Ringfort (Rath), Lurgan, Co. Galway
Co. Galway |
Ringforts
Most ringforts have long since lost their local names, absorbed into the landscape without any human memory to anchor them.
This one in Lurgan, on a low rise above bogland in north County Galway, has held onto something: it is still called Kelly's Fort, a name recorded by Neary as far back as 1914. The fort itself is in poor condition, a subcircular rath measuring roughly 25 metres north to south and 22.5 metres east to west, which gives a sense of how modest most of these enclosures actually were in life. A rath is an earthen ringfort, typically constructed in the early medieval period as a farmstead enclosed by one or more earthen banks and ditches, the everyday architecture of rural Ireland between roughly the fifth and twelfth centuries.

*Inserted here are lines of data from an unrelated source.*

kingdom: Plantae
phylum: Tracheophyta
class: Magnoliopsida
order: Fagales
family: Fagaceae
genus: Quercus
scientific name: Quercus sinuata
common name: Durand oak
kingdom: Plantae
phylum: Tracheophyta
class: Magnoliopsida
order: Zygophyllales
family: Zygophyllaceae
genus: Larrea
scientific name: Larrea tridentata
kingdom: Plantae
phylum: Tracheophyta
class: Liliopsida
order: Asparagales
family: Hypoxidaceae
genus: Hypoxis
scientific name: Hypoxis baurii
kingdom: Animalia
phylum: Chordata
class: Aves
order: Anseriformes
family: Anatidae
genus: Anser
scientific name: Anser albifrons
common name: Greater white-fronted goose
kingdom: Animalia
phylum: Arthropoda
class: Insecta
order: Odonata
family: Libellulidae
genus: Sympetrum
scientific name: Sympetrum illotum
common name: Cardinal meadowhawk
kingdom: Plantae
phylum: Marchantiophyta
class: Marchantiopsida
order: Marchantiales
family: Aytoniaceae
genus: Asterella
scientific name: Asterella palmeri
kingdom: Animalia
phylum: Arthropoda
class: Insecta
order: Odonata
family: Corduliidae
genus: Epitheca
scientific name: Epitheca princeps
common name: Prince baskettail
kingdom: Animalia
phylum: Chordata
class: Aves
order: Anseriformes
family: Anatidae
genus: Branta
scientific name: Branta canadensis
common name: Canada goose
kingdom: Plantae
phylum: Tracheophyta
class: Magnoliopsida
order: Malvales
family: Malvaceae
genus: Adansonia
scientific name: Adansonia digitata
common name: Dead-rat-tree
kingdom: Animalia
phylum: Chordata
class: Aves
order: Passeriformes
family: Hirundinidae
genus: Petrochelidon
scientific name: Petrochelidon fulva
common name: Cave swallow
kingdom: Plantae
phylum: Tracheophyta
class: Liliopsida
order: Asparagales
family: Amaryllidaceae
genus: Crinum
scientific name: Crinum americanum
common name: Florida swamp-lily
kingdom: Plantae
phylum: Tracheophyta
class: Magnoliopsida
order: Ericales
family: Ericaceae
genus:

What survives here is fragmentary. A degraded scarp, essentially the eroded remnant of what was once a more pronounced earthen bank, and an external fosse, or ditch, can still be traced along the northeastern, eastern, and southern arcs of the enclosure. Elsewhere, nothing visible remains at the surface. Field banks have cut through the monument at the northeast and south-southwest, the kind of agricultural modification that has gradually dismantled many similar sites across the country over generations of land use. Inside the enclosure, a scattering of hollows records another form of damage: the ground was quarried at some point, the material taken for purposes now unknown. The combination of field boundary intrusions and quarrying means the interior has been significantly disturbed, leaving a site that requires some patience and imagination to read.